11th June
Days off Snow:37
Days on Citalopram: 19
Money: GBP15.98
Tinder Matches: 2358
All my working life I have worked in jobs which have been people facing. There has been years of experience people watching. I worked behind a bar for years, every drink had its own stereotype. Carlsberg top: builder on a weekday would probably have one or two to buffer going home to his wife. Prosecco: Giggly mum on a weekend that rarely gets time away from her bratty kids, Vodka and Coke: Underage on a Thursday night on their siblings ID trying to get as drunk as possible outside the house before going to the local student night.

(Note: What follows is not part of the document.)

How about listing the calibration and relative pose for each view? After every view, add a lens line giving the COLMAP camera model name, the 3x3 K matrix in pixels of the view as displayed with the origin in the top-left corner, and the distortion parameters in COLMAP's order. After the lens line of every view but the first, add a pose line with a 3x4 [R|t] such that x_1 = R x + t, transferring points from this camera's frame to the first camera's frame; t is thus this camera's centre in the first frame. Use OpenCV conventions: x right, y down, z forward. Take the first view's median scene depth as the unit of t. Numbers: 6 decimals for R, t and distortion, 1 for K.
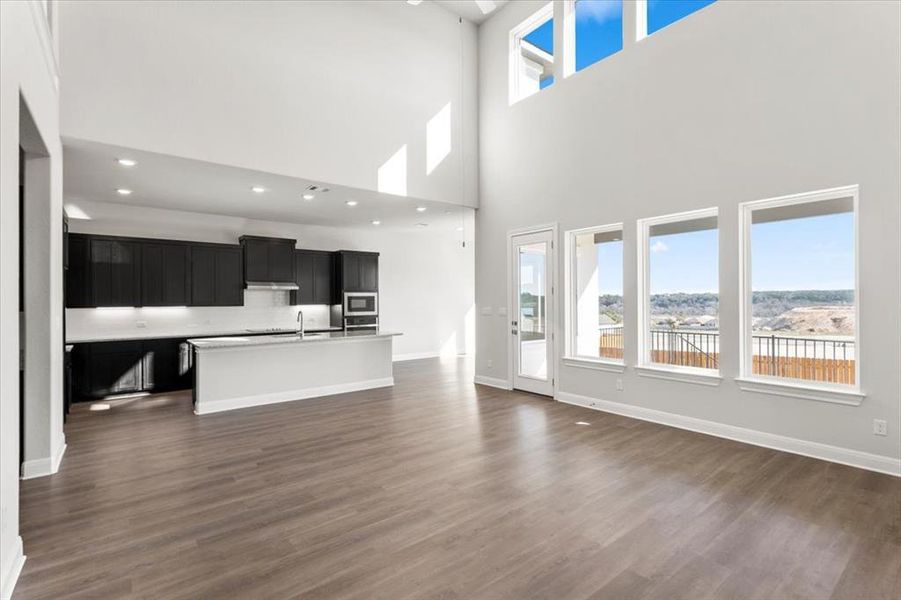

With this new job comes a whole new set of stereotypes to judge: very busy important commuters, local shop workers who need coffee to get through their dull days, sixth formers pretending to study for their exams, first dates, dog owners that don’t actually like walking that much and my all time favourite gluten free mummies in their active wear with their bratty messy children. Of course I’m being extremely judgemental and stereotyping.
Life seems to be moving so fast all of a sudden. Its already fucking June. It feels like one day I’m going to wake up and be one of these gluten free active wear mummies. That absolutely terrifies me. All this messing around travelling the world will eventually lead to pushing some snotty nosed kid around in a push chair. Not to say that being like that is bad thing at all. I admire my parents massively. I just never want it to be me.
Saying that I’m not totally sure I don’t want kids. I just want to be significant. I’d like to achieve something and I feel very much that I’m not at the moment. Maybe because I work in a coffee shop or that I’ve just been turned down for a student loan to study a degree at the open university. I’m so frustrated that my life has stalled. It seems like skiing just isn’t enough anymore, maybe because I’ve been off snow for over a month now. Normal people have time off all the time. It’s alright. I just can not stand not achieving. I haven’t been on holiday in over 8 years because I don’t know what I would do with myself. Even having this blog is part of the whole paranoia of not being successful.
Its all just narcism really. Convincing myself that people want to read every week about how lost I am. I’m fully aware that everyone has felt like this as some point in my life. Some how it feels very lonely at the same time.